DOJ's Expansive View of "Obtain or Retain Business"

The News Corp scandal has focused attention on the interpretation of the FCPA element which requires that bribes be paid (or attempted) to “obtain or retain business.”  Some commentators have claimed that the News Corp facts cannot satisfy this element because the bribes paid to police officers were made for “information.” 

In the past few years, the SEC and DOJ have broadly interpreted the “obtain or retain business” element of the FCPA to capture a wide range of conduct beyond the clear example of a payment to win a contract award, including payments to expedite and approve patent applications, to obtain favorable treatment in pending court cases, to schedule inspections, to obtain product delivery certificates, to alter engineering design specifications in favor of a particular bidder, to obtain preferential customs treatment, to avoid or expedite necessary inspections, to alter the language in an administrative decree, to obtain governmental reports and certifications necessary to market a product, and to reduce taxes.

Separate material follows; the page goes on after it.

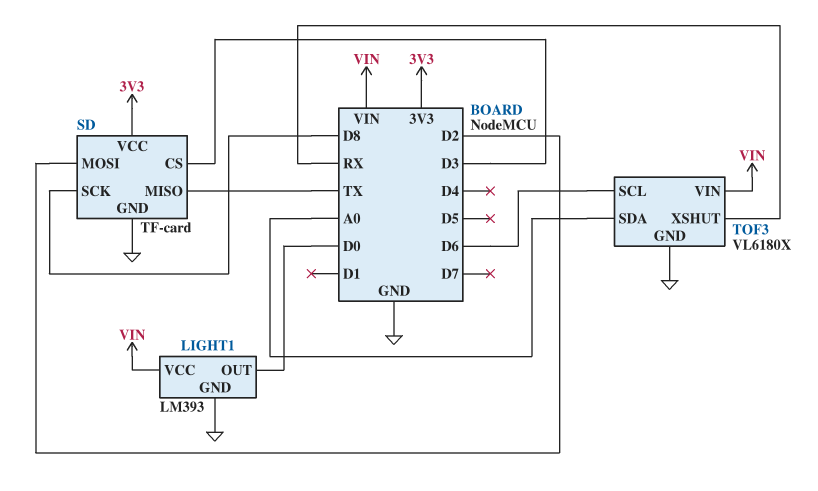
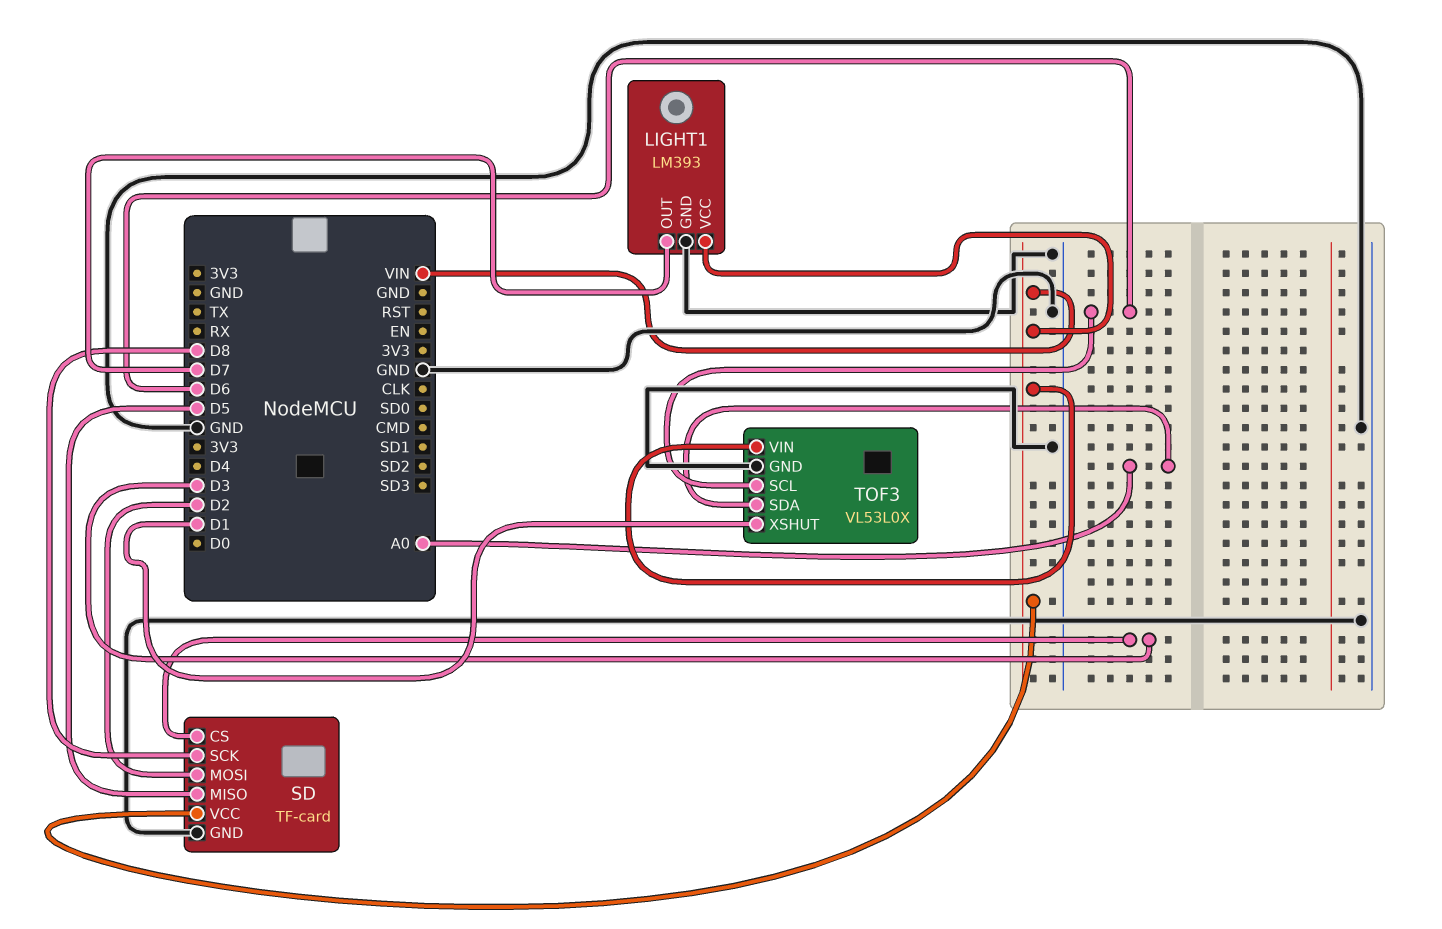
LIGHT1 pin OUT: D0 -> D7
SD pin MISO: TX -> D5
SD pin VCC: 3V3 -> VIN
TOF3: VL6180X -> VL53L0X
TOF3 pin XSHUT: RX -> D1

This interpretation was praised by the OECD in its Phase 3 Report on the U.S. anti-corruption efforts. 

The News Corp case is likely to reopen the debate as to the meaning of the “obtain or retain business” element. In its 2004 decision in U.S. v. Kay, the Fifth Circuit appeared to have ended the debate, holding that the FCPA was not limited to bribes to obtain business from a foreign government or even to bribes that led “directly to the award or renewal of contracts.”  The Kay court ruled that “bribes paid to foreign officials in consideration for unlawful evasion of customs duties and sales taxes could fall within the purview of the FCPA’s proscription.” The court warned, however, that the scope of the statute was not limitless, stating, “We hasten to add, however, that this conduct does not automatically constitute a violation of the FCPA: It still must be shown that the bribery was intended to produce an effect – here, through tax savings – that would ‘assist in obtaining or retaining business.’”

In the Panalpina cases, most of the payments were made to customs or tax officials to reduce duties and taxes, to expedite customs clearances, or to evade import regulations. In the latter cases, the government made very little effort to link such payments to obtaining or retaining business. For example, in Pride International, the DOJ alleged a number of what it termed “bribery schemes,” including payments to a Mexican Customs Official “to avoid taxes and penalties for alleged violations of Mexican customs regulations relating to a vessel leased by Pride International.” Similarly, in GlobalSantaFe, the SEC alleged that through a number of “suspicious payments” the company “avoided costs and gained revenue.” Without more explanation, such barebones allegations create the impression that the government equates gaining revenue or reducing costs generally with “obtaining or retaining business.”

By reducing costs and increasing profits, a company does not necessarily “obtain or retain” business.  While this may seem like a hyper-technical reading of the statute, Congress’ intent was clearly to link the bribery payment to a business motive for additional (or preserving existing) business.  There are bound to be circumstances in which such a cost reduction does nothing other than increase the profitability of an already-profitable venture or ensure profitability of some start-up venture. Indeed, if the government is correct that anytime operating costs are reduced the beneficiary of such advantage is assisted in getting or keeping business, the language that expresses the necessary element of assisting in obtaining or retaining business would be unnecessary, and thus surplusage.

Some of the Panalpina payments fall within the Kay rule, e.g., some payments appear to have allowed the importers to bring in equipment and rigs without which they could not perform new or existing contracts. It is even possible that, similar to the facts in Kay, the importers could not have competed for existing or new business had they paid the full duties or taxes or complied with other local requirements. Unfortunately, the government’s pleadings in the Panalpina cases do more to blur than clarify the limits of the law.